:: Material to process ::

____________________

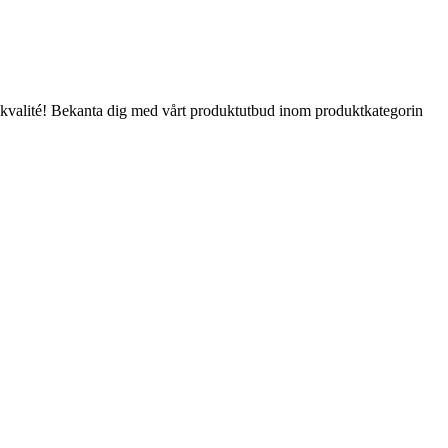
Bra kvalité! Bekanta dig med vårt produktutbud inom produktkategorin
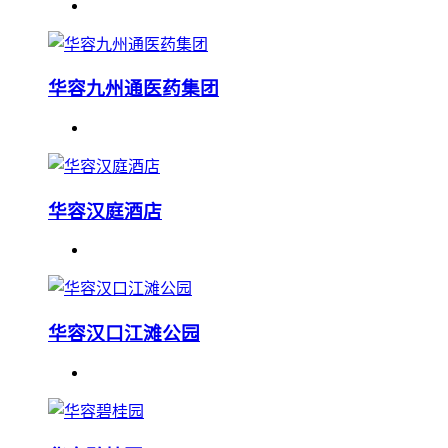
华容九州通医药集团
华容汉庭酒店
华容汉口江滩公园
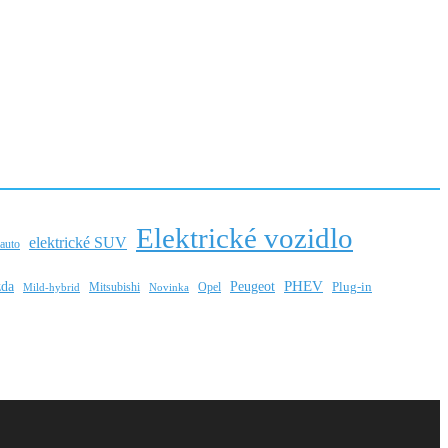
Elektrické vozidlo
elektrické SUV
 auto
PHEV
da
Peugeot
Mitsubishi
Opel
Plug-in
Mild-hybrid
Novinka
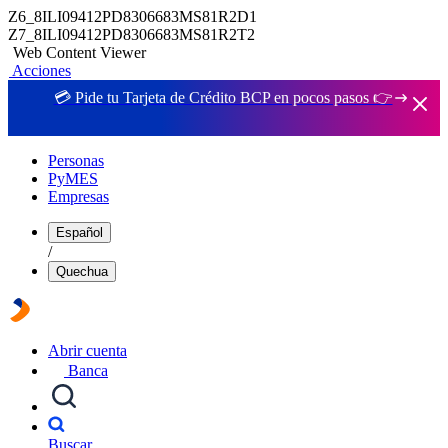
Z6_8ILI09412PD8306683MS81R2D1
Z7_8ILI09412PD8306683MS81R2T2
Web Content Viewer
Acciones
💳 Pide tu Tarjeta de Crédito BCP en pocos pasos 👉
Personas
PyMES
Empresas
Español
/
Quechua
Abrir cuenta
Banca
Buscar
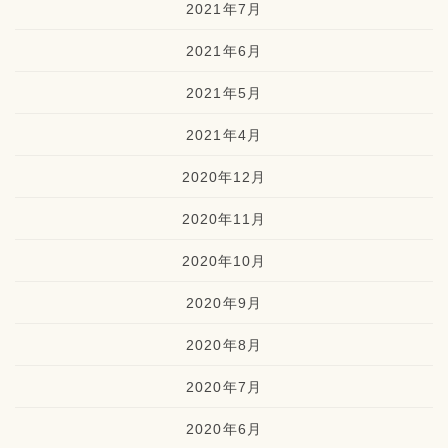
2021年7月
2021年6月
2021年5月
2021年4月
2020年12月
2020年11月
2020年10月
2020年9月
2020年8月
2020年7月
2020年6月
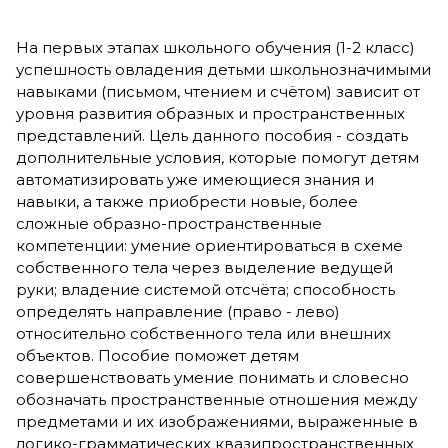
На первых этапах школьного обучения (1-2 класс)
успешность овладения детьми школьнозначимыми
навыками (письмом, чтением и счётом) зависит от
уровня развития образных и пространственных
представлений. Цель данного пособия - создать
дополнительные условия, которые помогут детям
автоматизировать уже имеющиеся знания и
навыки, а также приобрести новые, более
сложные образно-пространственные
компетенции: умение ориентироваться в схеме
собственного тела через выделение ведущей
руки; владение системой отсчёта; способность
определять направление (право - лево)
относительно собственного тела или внешних
объектов. Пособие поможет детям
совершенствовать умение понимать и словесно
обозначать пространственные отношения между
предметами и их изображениями, выраженные в
логико-грамматических квазипространственных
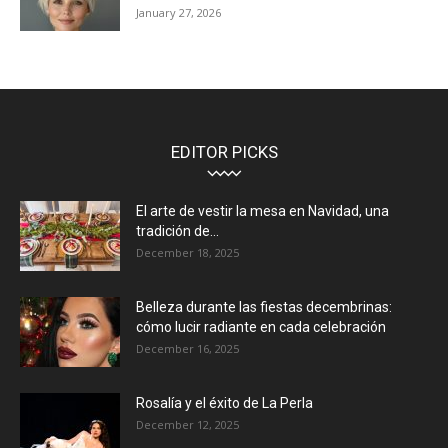
January 27, 2026
EDITOR PICKS
El arte de vestir la mesa en Navidad, una
tradición de...
December 18, 2025
Belleza durante las fiestas decembrinas:
cómo lucir radiante en cada celebración
December 16, 2025
Rosalía y el éxito de La Perla
December 12, 2025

____________________

:: The task ::
Tally how many lines of the records contain the word "умение", and reply with that number alone.

:: Completed exercise ::
2